We must have different definitions of "direct lightning strike." The one I saw blew out multiple electronics, melted feeders, and started a fire. Nothing would have prevented that damage.
 
  • Like
Reactions: MP3Mike
We must have different definitions of "direct lightning strike." The one I saw blew out multiple electronics, melted feeders, and started a fire.
Did you first learn numbers? Lightning currents did not do that damage. When lightning is not properly and safely connected to earth, then something with massive more energy causes that damage. Learn about a "follow through current". That (and not lightning) has sufficient energy - explains that damage.

A conclusion made without first learning fundamental concepts is called junk science. Once that observation is combined with well understood knowledge (of a 'follow through current' and why it can happen), then the same observation results in a completely different conclusion. Junk science was originally explained in elementary school science.
 
  • Disagree
Reactions: davewill and tga
Did you first learn numbers? Lightning currents did not do that damage. When lightning is not properly and safely connected to earth, then something with massive more energy causes that damage. Learn about a "follow through current". That (and not lightning) has sufficient energy - explains that damage.

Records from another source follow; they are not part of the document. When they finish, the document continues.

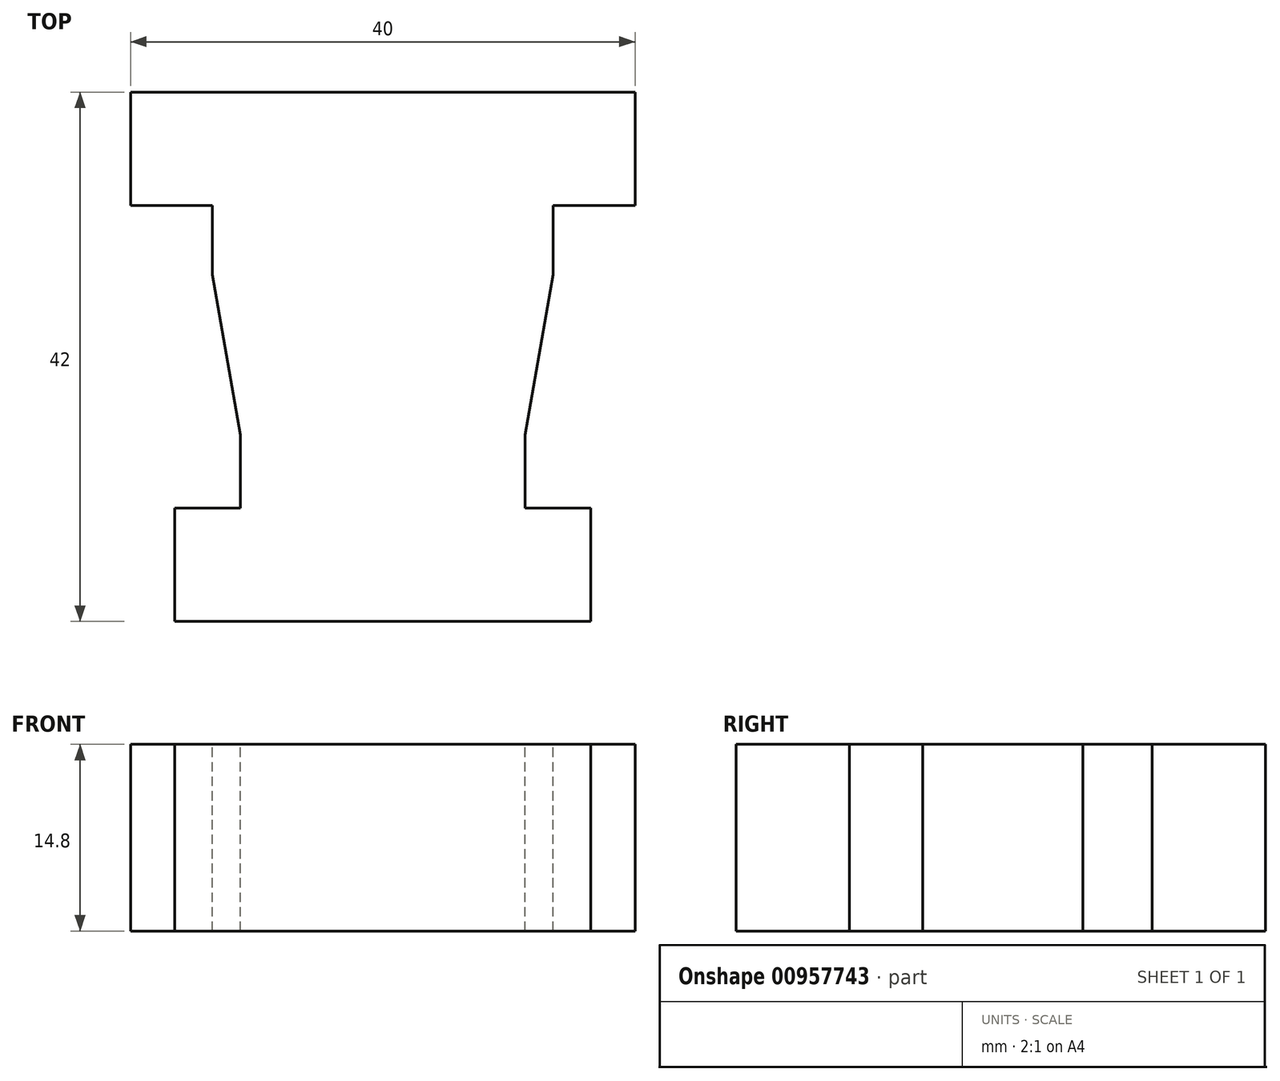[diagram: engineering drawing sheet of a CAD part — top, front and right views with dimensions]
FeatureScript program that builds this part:
annotation { "Feature Type Name" : "Feature", "Feature Type Description" : "" }
export const myFeature = defineFeature(function(context is Context, id is Id, definition is map)
    precondition{}
    {
        {
            var Q0;
            Q0=qCreatedBy(makeId("Top.planeOp"),FACE);
            var sketch = newSketch(context, id + "F0", { "sketchPlane" : qUnion([Q0])});
            skLineSegment(sketch, "E0.bottom", {"start": v(20, 21) * mm, "end": v(-20, 21) * mm});
            skLineSegment(sketch, "E0.top", {"start": v(20, -21) * mm, "end": v(-20, -21) * mm});
            skLineSegment(sketch, "E0.left", {"start": v(20, 21) * mm, "end": v(20, -21) * mm});
            skLineSegment(sketch, "E0.right", {"start": v(-20, 21) * mm, "end": v(-20, -21) * mm});
            skPoint(sketch, "E0.middle", {"position": v(0, 0) * mm});
            skSolve(sketch);
        }
        {
            var Q0;
            Q0=makeQuery(id+"F0.imprint","IMPRINT",FACE,{"disambiguationData":[TD([[makeQuery(id+"F0.imprint","IMPRINT",EDGE,{"derivedFrom":sQuery(id+"F0.wireOp",EDGE,"E0.bottom")}),1.0]])]});
            extrude(context, id + "F1", {"entities" : qUnion([Q0]), "depth" : 14.8 * mm, "offsetDistance" : 25 * mm});
        }
        {
            var Q0;
            Q0=makeQuery(id+"F1.opExtrude","CAP_FACE",FACE,{"disambiguationData":[OSD([sQuery(id+"F0.wireOp",EDGE,"E0.bottom"),sQuery(id+"F0.wireOp",EDGE,"E0.top"),sQuery(id+"F0.wireOp",EDGE,"E0.left"),sQuery(id+"F0.wireOp",EDGE,"E0.right")])],"isStart":false});
            var sketch = newSketch(context, id + "F2", { "sketchPlane" : qUnion([Q0])});
            skLineSegment(sketch, "E1", {"start": v(-20, 12) * mm, "end": v(-13.5, 12) * mm});
            skLineSegment(sketch, "E2", {"start": v(-13.5, 12) * mm, "end": v(-13.5, 6.5) * mm});
            skLineSegment(sketch, "E3", {"start": v(-13.5, 6.5) * mm, "end": v(-11.3, -6.2) * mm});
            skLineSegment(sketch, "E4", {"start": v(-11.3, -6.2) * mm, "end": v(-11.3, -12) * mm});
            skLineSegment(sketch, "E5", {"start": v(-11.3, -12) * mm, "end": v(-16.5, -12) * mm});
            skLineSegment(sketch, "E6", {"start": v(-16.5, -12) * mm, "end": v(-16.5, -21) * mm});
            skLineSegment(sketch, "E7", {"start": v(-16.5, -21) * mm, "end": v(-20, -21) * mm});
            skLineSegment(sketch, "E8", {"start": v(-20, -21) * mm, "end": v(-20, 12) * mm});
            skLineSegment(sketch, "E9", {"start": v(0, 0) * mm, "end": v(0, 21) * mm, "construction": true});
            skLineSegment(sketch, "E10.MirrorCS", {"start": v(13.5, 6.5) * mm, "end": v(11.3, -6.2) * mm});
            skLineSegment(sketch, "E11.MirrorCS", {"start": v(13.5, 12) * mm, "end": v(13.5, 6.5) * mm});
            skLineSegment(sketch, "E12.MirrorCS", {"start": v(20, 12) * mm, "end": v(13.5, 12) * mm});
            skLineSegment(sketch, "E13.MirrorCS", {"start": v(20, -21) * mm, "end": v(20, 12) * mm});
            skLineSegment(sketch, "E14.MirrorCS", {"start": v(16.5, -21) * mm, "end": v(20, -21) * mm});
            skLineSegment(sketch, "E15.MirrorCS", {"start": v(16.5, -12) * mm, "end": v(16.5, -21) * mm});
            skLineSegment(sketch, "E16.MirrorCS", {"start": v(11.3, -12) * mm, "end": v(16.5, -12) * mm});
            skLineSegment(sketch, "E17.MirrorCS", {"start": v(11.3, -6.2) * mm, "end": v(11.3, -12) * mm});
            skSolve(sketch);
        }
        {
            var Q0;
            Q0=makeQuery(id+"F2.imprint","IMPRINT",FACE,{"disambiguationData":[TD([[makeQuery(id+"F2.imprint","IMPRINT",EDGE,{"derivedFrom":sQuery(id+"F2.wireOp",EDGE,"E1")}),-1.0]])]});
            var Q1;
            Q1=makeQuery(id+"F2.imprint","IMPRINT",FACE,{"disambiguationData":[TD([[makeQuery(id+"F2.imprint","IMPRINT",EDGE,{"derivedFrom":sQuery(id+"F2.wireOp",EDGE,"E10.MirrorCS")}),1.0]])]});
            extrude(context, id + "F3", {"entities" : qUnion([Q0, Q1]), "operationType" : NewBodyOperationType.REMOVE, "oppositeDirection" : true, "depth" : 25 * mm, "offsetDistance" : 25 * mm});
        }
    });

A conclusion made without first learning fundamental concepts is called junk science. Once that observation is combined with well understood knowledge (of a 'follow through current' and why it can happen), then the same observation results in a completely different conclusion. Junk science was originally explained in elementary school science.
"Did I learn numbers" and "junk science"? Seriously? I thought we were gearing up for an interesting lightning discussion, but if you're going to go right to BS ad hominem insults, you just earned the first slot on my ignore list.
 
  • Disagree
  • Like
Reactions: westom and davewill
I thought we were gearing up for an interesting lightning discussion, .
That could happen if conclusions were not speculated only using observation. With knowledge based in numbers, then lightning clearly did not melt that feeder and start a fire. Lightning has insufficient energy. If not properly earthing effective protection, then a follow through current explains that damage - as previously explained.

Incendiary phrases such as BS and ad hominem insults says one only wants to argue. Defects in your reasoning and resulting conclusions were precisely targeted. Conclusions based only in observation are classic junk science - as first taught in elementary school science. Ask to learn the science rather than make accusations and conclusions based only in observation, speculation, and emotion.